The Good Place follows Eleanor who upon dying finds herself in the afterlife for people who have done good deeds. Realizing that there has been a case of mistaken identity and that in fact she has not been a very good person, she sets out to turn over a new leaf and write her wrongs.
Warning there may be spoilers ahead.
The Good Place had a lot of things going for it even before the pilot episode aired. With Parks and Recreation creator Michael Schur at the helm, fan favourites Kristen Bell and Ted Danson leading the series and a strong premise in place the show looked to be a winner. A promo released at Upfronts week back in May only served to amp up the hype. With such high expectations, I admit I was a little anxious to watch the pilot lest is be a disappointment. Thankfully my fears were unfounded and The Good Place delivered an excellent two-part series opener.
The show jumped right into the action with Eleanor waking up to finding herself in the afterlife. We (and Eleanor) then see the words “Welcome! Everything is fine.” From this moment I had an idea of what type of comedy this would be. Less forced jokes and laughs per minute like we see so much of on television these days. More intelligent and quirky humour that can keep viewers interested and engaged for the long haul. I’m not sure why I was surprised, Schur is a pro at this type of thing. He cut his teeth on SNL and The Office and gave us the very funny Brooklyn Nine Nine. It’s what he does. And with such an eccentric show concept it makes sense that the humour should match. It was the right direction to go and fits perfectly with series. I actually found myself enjoying it more and more as the episode progressed and after it finished I realised just how the funny this show is. However, understandably it may not be to everyone’s tastes. It seems to be the exact opposite of the classic sitcom.
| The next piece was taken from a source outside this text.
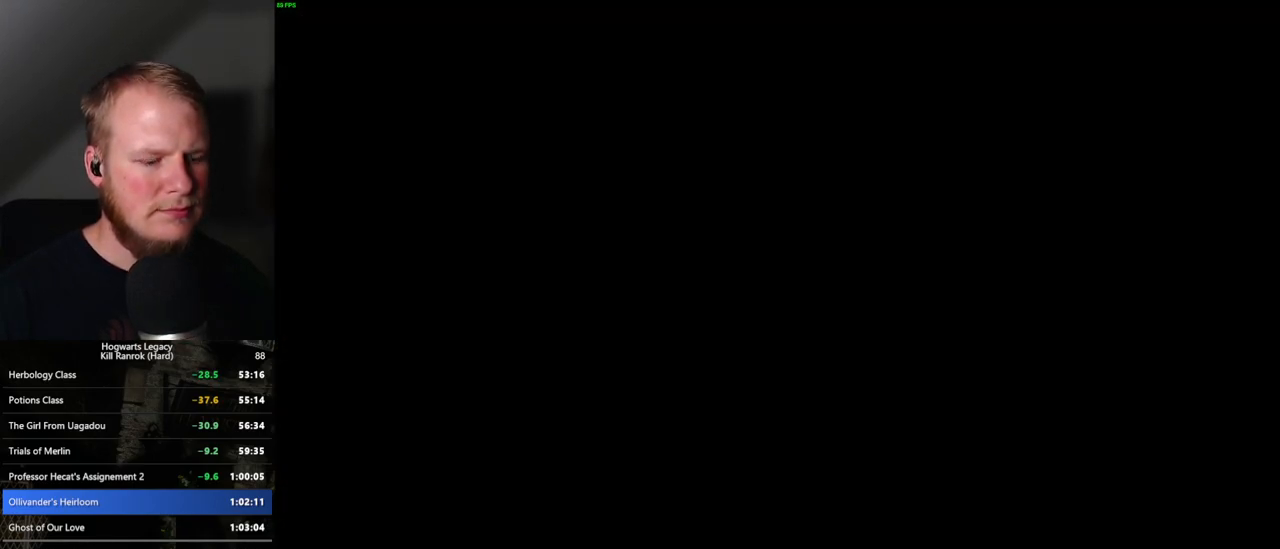
{"keys": [], "mouse": [], "events": [[250, "m", "down"], [350, "m", "up"]]}
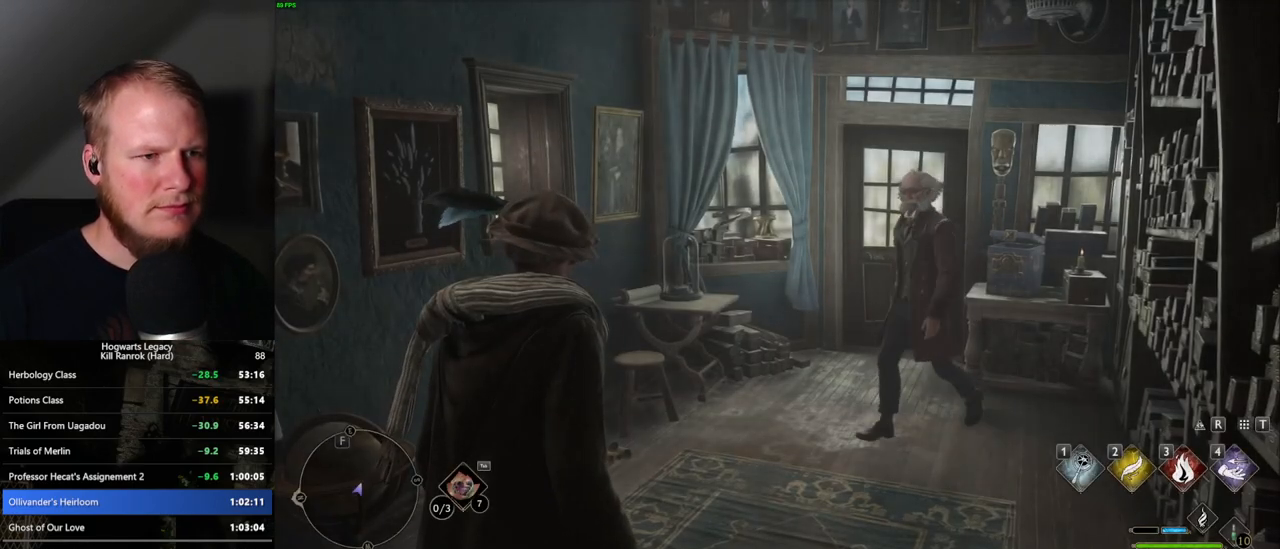
{"keys": [], "mouse": [], "events": []}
Think more Pushing Daises than Big Bang Theory (which ironically also aired last night).
Whilst its wacky sense of humour and writing was one of the best things about the show, we can’t ignore how well the actors delivered the material. Kristen Bell was, of course, fantastic. I expected nothing less. But it was nice to see how comfortably she fitted into this character who is so different from her most well known role Veronica Mars. She makes the deeply flawed and selfish Eleanor likeable, and we’re soon rooting for her even though we know she should be in “The Bad Place”. Perhaps it’s because the character seems so real. Who among us hasn’t tried to avoid someone on the street asking for donations to their cause? Of course Eleanor does with it so much more sass in this brilliant exchange.
Eco Warrior: “Do you have a second to talk about the environment?”
Eleanor: “Do you have a second to eat my farts?”
Fart jokes are not usually my thing but this one was gold. Eleanor represents the worst of us but she definitely represents a part of us. And she’s not all bad as she proves by the end of the second chapter. The only issue with the Eleanor character is that her interactions have been quite limited to Chidi (William Jackson Harper), her soulmate and the only person to know her secret. Whilst Harper is funny, it would be interesting to see Bell have more scenes with other characters including Danson’s Michael. After his role on CSI and CSI:Cyber it’s great to see Danson take on a more comedic role and Michael seems like a winning part. The scene where he kicks the dog into the sky in a panic is hilarious, and I promise not as horrendous as it sounds. Danson is definitely shining on The Good Place.
But, perhaps the real standout of the show is Jameela Jamil as Tahani, a wealthy but charitable woman who Eleanor takes an immediate dislike to. In the first instalment it seemed as if the writers were setting Tahani up to be the typical perfect yet bitchy antagonist. However, in the second episode we saw much more depth to her character when she tries to help Michael overcome his worries. She works much better as a friend than a villain and I hope the writers choose to lead her in that direction. It’s not just her persona that makes Tahani a great addition to the show though. It’s how funny she is, albeit unintentionally sometimes. She’s given some great one liners and Jamil delivers them with great comedic timing and enthusiasm. It’s all the more impressive when you consider that this is her first television role. The real joy to see is her interactions with her silent Buddhist monk soulmate Jianyu, played by the brilliant Manny Jacinto. Jacinto does a lot with the part despite having no lines. The pair have great chemistry and I’m looking forward to seeing more of them together.
With excellent writing and acting it’s no wonder that the show works so well but what really ties it up is how the world of The Good Place has been set up for us. Whether it’s the copious amount of frozen yoghurt shops, the list of things that get you into “The Good Place” or the inability to swear (a joke that I thought would get old quick but somehow still had me laughing by the end); it’s clear that a lot of thought has been thought into this show. There is so much attention to detail and as a result the set looks fantastic and the show feels so much better for it. There really are no bad parts to The Good Place. With a strong opening two parter it has set itself up to be one of the best new premiering comedies of the 2016-2017 season.